I just want to deploy
I spent last weekend setting up a little box at home to run a static file server. A combination of local build scripts followed by scp user@remote:/www/ && reload has been working just fine for this site. But I haven’t been able to justify the hours and significant CapEx of building a local data center in my guest room by only sending ~20kb of gzipped content to viewers. So, naturally, I’m adding tons more virtual hosts (just one more) in an attempt to saturate this thing. It occurred to me the risk of accidentally deploying my personal blog to chatpls.ca increased infinitely in the process though.
I thought to myself: do I need a deployment pipeline? No. And if your startup is making <= $0/year, maybe you don’t either.
I’m not suggesting this website and your SaaS are equal. I have no hope or intention of monetization. But having spent a long time building “reliable” and “efficient” CI and CD pipelines for production environments ranging from (1) no product-market fit to (2) servicing millions of requests an hour, I look back on some decisions with regret. A CI/CD pipeline will become as complex as you let it. There are a million failure modes to account for. Sometimes all you really need is a human, a shell, and a checklist of 3-5 things to work through when you’re off the happy path. Don’t underestimate the value and leverage in simplicity. Architectural decisions are tough to unwind and your CI/CD is a lot of architecture.
This little machine I have in my guest room is getting just as much uptime as most startups that don’t yet know if they’re default alive or default dead.
Reach for simplicity
Tines, a company I’d never heard of before researching “companies that know how to deploy without overengineering”, can get you a (near) zero downtime deploy using just a simple bash script. Go ahead. If you’re getting anything less than 100 req/m, this might be for you.
This site is getting about 1 request a month but I expect chatpls.ca to at least double or triple that once it’s done. Bash works just fine for me. It might work just fine for you, too.

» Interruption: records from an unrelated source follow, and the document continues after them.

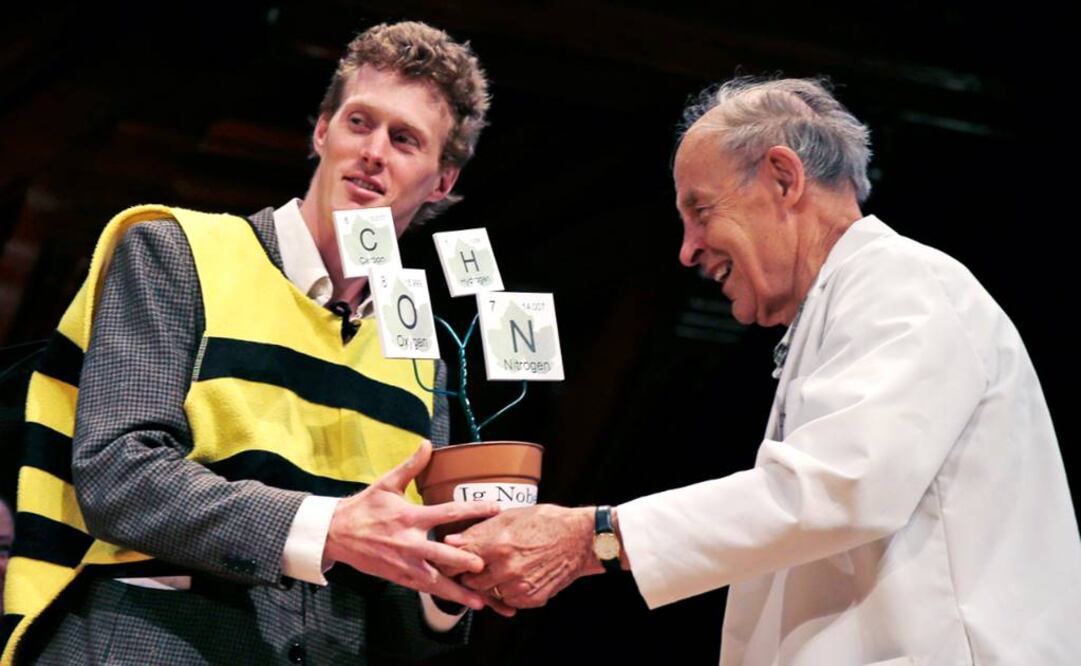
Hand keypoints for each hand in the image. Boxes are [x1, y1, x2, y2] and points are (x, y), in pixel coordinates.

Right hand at [324, 440, 499, 609]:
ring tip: (479, 601)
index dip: (474, 510)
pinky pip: (423, 587)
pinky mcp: (398, 576)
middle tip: (484, 566)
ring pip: (435, 580)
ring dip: (457, 591)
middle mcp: (410, 543)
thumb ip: (411, 466)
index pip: (449, 512)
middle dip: (464, 562)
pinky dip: (441, 594)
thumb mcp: (387, 483)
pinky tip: (458, 601)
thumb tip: (427, 444)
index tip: (495, 509)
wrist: (336, 533)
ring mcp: (404, 563)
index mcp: (411, 517)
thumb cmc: (364, 506)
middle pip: (443, 554)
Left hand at [444, 504, 599, 608]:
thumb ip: (479, 531)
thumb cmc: (547, 521)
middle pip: (470, 581)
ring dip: (488, 585)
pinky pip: (508, 600)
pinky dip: (508, 592)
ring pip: (489, 593)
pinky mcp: (531, 598)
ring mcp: (519, 586)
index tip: (452, 558)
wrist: (581, 539)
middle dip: (469, 574)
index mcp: (498, 544)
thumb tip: (451, 540)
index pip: (460, 559)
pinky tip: (516, 577)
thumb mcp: (511, 516)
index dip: (453, 559)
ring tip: (498, 570)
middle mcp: (506, 568)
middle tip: (474, 566)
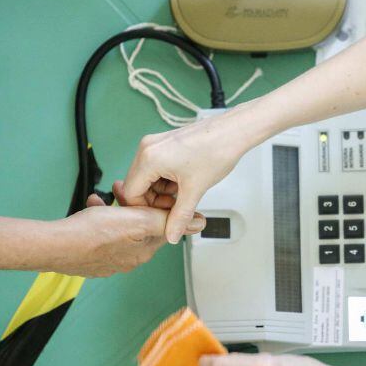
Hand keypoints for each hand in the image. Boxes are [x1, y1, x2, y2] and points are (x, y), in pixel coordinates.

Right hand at [52, 182, 204, 276]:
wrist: (55, 245)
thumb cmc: (92, 234)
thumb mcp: (138, 221)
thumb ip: (168, 220)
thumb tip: (199, 223)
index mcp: (143, 250)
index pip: (162, 225)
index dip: (158, 205)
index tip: (153, 191)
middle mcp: (128, 258)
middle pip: (140, 225)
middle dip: (136, 204)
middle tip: (127, 190)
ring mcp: (108, 258)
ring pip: (120, 227)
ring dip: (117, 208)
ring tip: (110, 195)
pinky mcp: (91, 255)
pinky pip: (102, 232)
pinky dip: (100, 216)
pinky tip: (94, 205)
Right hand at [124, 107, 261, 244]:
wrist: (234, 131)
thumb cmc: (217, 150)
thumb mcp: (195, 190)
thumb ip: (180, 216)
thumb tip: (171, 234)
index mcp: (149, 158)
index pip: (131, 193)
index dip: (145, 210)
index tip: (161, 216)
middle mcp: (147, 148)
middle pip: (137, 185)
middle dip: (154, 201)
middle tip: (174, 208)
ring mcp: (155, 144)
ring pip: (147, 178)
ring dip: (161, 191)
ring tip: (182, 195)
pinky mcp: (164, 144)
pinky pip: (156, 168)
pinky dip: (166, 180)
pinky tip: (183, 184)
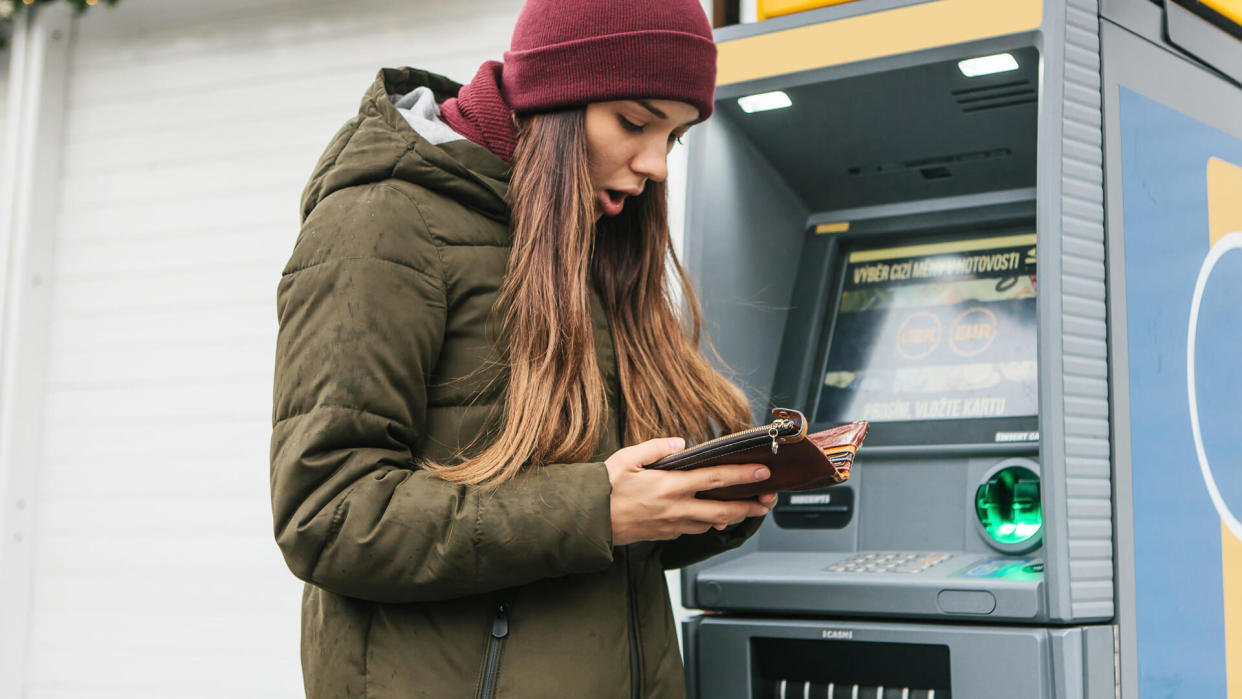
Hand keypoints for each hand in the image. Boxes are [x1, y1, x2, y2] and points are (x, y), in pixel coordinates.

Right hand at [604, 437, 776, 546]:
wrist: (586, 521)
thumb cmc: (603, 488)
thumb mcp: (626, 458)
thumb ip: (655, 448)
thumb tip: (679, 443)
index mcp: (669, 486)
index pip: (715, 479)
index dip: (742, 475)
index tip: (762, 471)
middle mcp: (674, 508)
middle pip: (722, 510)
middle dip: (749, 506)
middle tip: (768, 502)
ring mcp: (671, 524)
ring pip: (710, 523)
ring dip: (731, 517)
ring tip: (748, 509)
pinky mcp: (664, 534)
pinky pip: (693, 529)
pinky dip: (708, 524)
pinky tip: (714, 519)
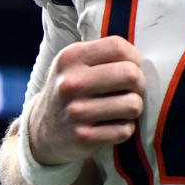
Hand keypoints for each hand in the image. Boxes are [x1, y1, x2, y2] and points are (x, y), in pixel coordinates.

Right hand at [27, 36, 145, 165]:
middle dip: (139, 83)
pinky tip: (112, 125)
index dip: (133, 57)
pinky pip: (125, 130)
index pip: (118, 47)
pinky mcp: (83, 138)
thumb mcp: (74, 63)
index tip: (130, 67)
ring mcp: (76, 112)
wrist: (42, 129)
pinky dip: (124, 128)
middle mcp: (71, 83)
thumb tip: (142, 58)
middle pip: (131, 75)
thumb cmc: (70, 90)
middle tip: (130, 89)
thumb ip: (103, 54)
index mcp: (70, 58)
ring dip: (134, 108)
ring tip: (121, 108)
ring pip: (133, 105)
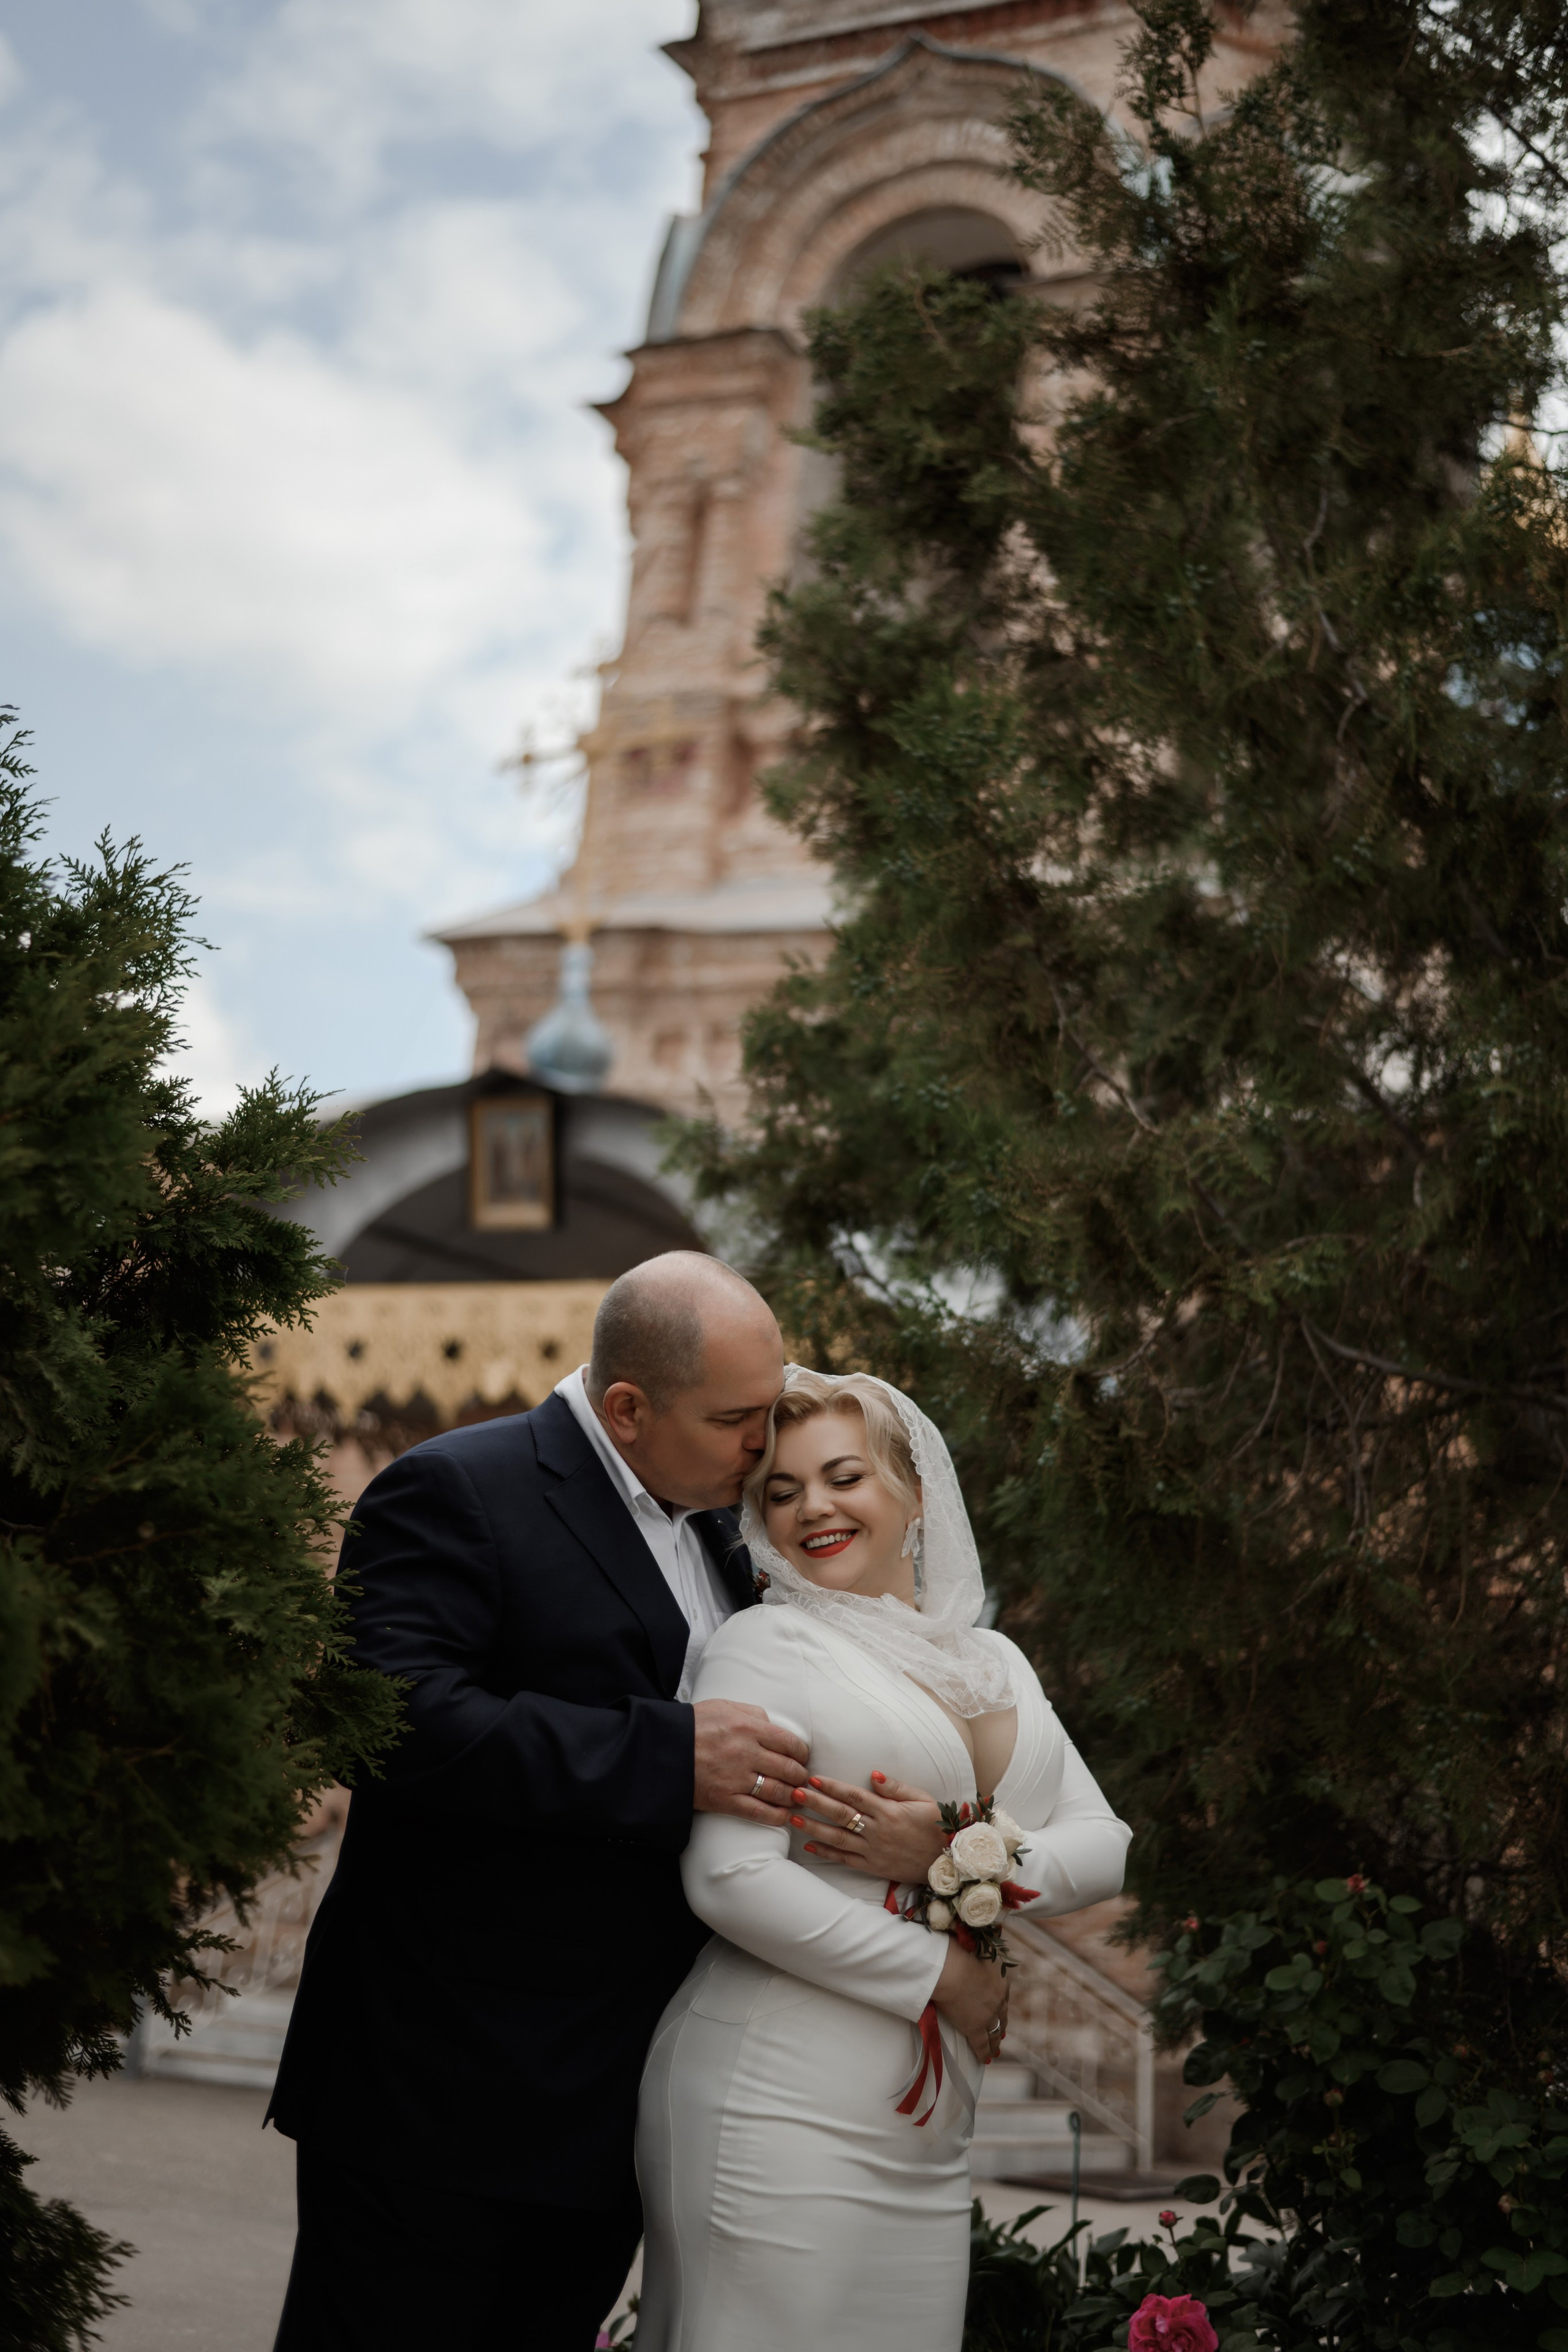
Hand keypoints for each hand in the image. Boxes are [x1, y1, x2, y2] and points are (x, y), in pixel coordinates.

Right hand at [692, 1700, 809, 1824]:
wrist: (662, 1748)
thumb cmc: (693, 1725)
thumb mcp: (724, 1707)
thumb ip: (752, 1713)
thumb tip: (772, 1724)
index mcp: (748, 1728)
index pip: (790, 1743)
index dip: (802, 1753)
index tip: (802, 1758)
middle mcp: (746, 1754)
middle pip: (789, 1769)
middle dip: (801, 1776)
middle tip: (802, 1779)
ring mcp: (736, 1779)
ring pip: (778, 1792)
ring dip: (793, 1796)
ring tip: (796, 1797)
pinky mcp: (725, 1800)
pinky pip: (759, 1812)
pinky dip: (777, 1816)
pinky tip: (784, 1815)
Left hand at [789, 1771, 946, 1882]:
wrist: (946, 1860)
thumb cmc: (934, 1826)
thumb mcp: (922, 1799)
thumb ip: (896, 1787)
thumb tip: (872, 1774)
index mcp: (889, 1811)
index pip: (854, 1796)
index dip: (832, 1786)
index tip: (813, 1778)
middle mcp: (877, 1831)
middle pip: (841, 1815)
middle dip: (816, 1803)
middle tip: (794, 1793)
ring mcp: (873, 1850)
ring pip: (838, 1838)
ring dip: (814, 1827)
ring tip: (793, 1819)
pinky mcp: (873, 1866)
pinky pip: (846, 1859)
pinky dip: (827, 1852)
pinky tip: (810, 1845)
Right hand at [931, 1940, 1009, 2064]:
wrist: (951, 1969)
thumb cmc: (959, 1952)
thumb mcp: (976, 1948)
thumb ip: (979, 1952)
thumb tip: (977, 1943)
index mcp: (1000, 1979)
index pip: (1003, 1995)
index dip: (1002, 2004)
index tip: (1001, 2009)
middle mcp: (998, 1999)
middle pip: (1002, 2015)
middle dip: (1001, 2023)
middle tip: (1001, 2032)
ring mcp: (988, 2015)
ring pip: (995, 2032)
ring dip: (996, 2040)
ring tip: (996, 2048)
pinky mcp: (974, 2028)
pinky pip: (982, 2044)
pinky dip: (985, 2052)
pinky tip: (986, 2059)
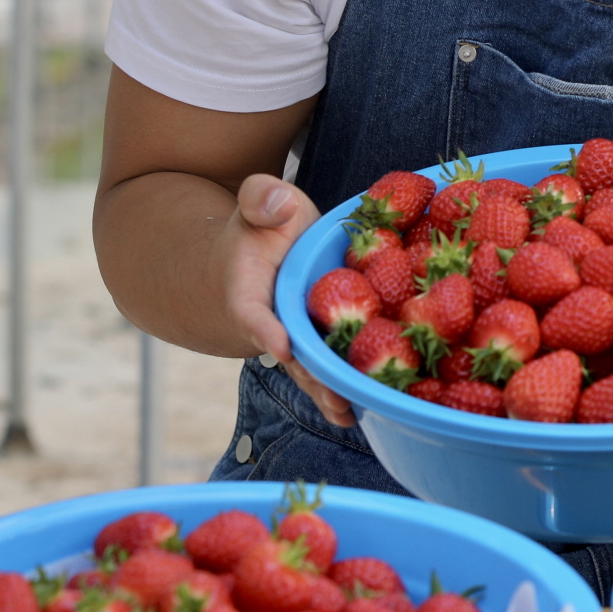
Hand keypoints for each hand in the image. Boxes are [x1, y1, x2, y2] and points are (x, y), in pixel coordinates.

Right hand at [222, 173, 355, 427]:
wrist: (261, 257)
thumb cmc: (265, 228)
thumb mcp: (260, 201)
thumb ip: (261, 197)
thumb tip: (277, 206)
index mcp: (249, 289)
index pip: (252, 311)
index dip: (265, 329)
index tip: (281, 345)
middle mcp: (272, 322)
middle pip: (288, 355)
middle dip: (310, 376)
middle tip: (333, 398)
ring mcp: (294, 339)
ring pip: (309, 371)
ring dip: (327, 393)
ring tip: (347, 414)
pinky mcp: (318, 345)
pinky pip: (328, 369)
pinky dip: (343, 389)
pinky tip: (362, 410)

I spent an hour building cwdeploy to read my current directory and, if there’s a matching deployment script, invoke it. When I’m at the root of my server’s reverse proxy config, typing cwdeploy invokes a bash script that will:
- copy new config to remote
- check new config is valid
- reload reverse proxy using new config
I enjoy tinkering, though even I have limits. This website doesn’t warrant much more investment and I hope this will last me a while.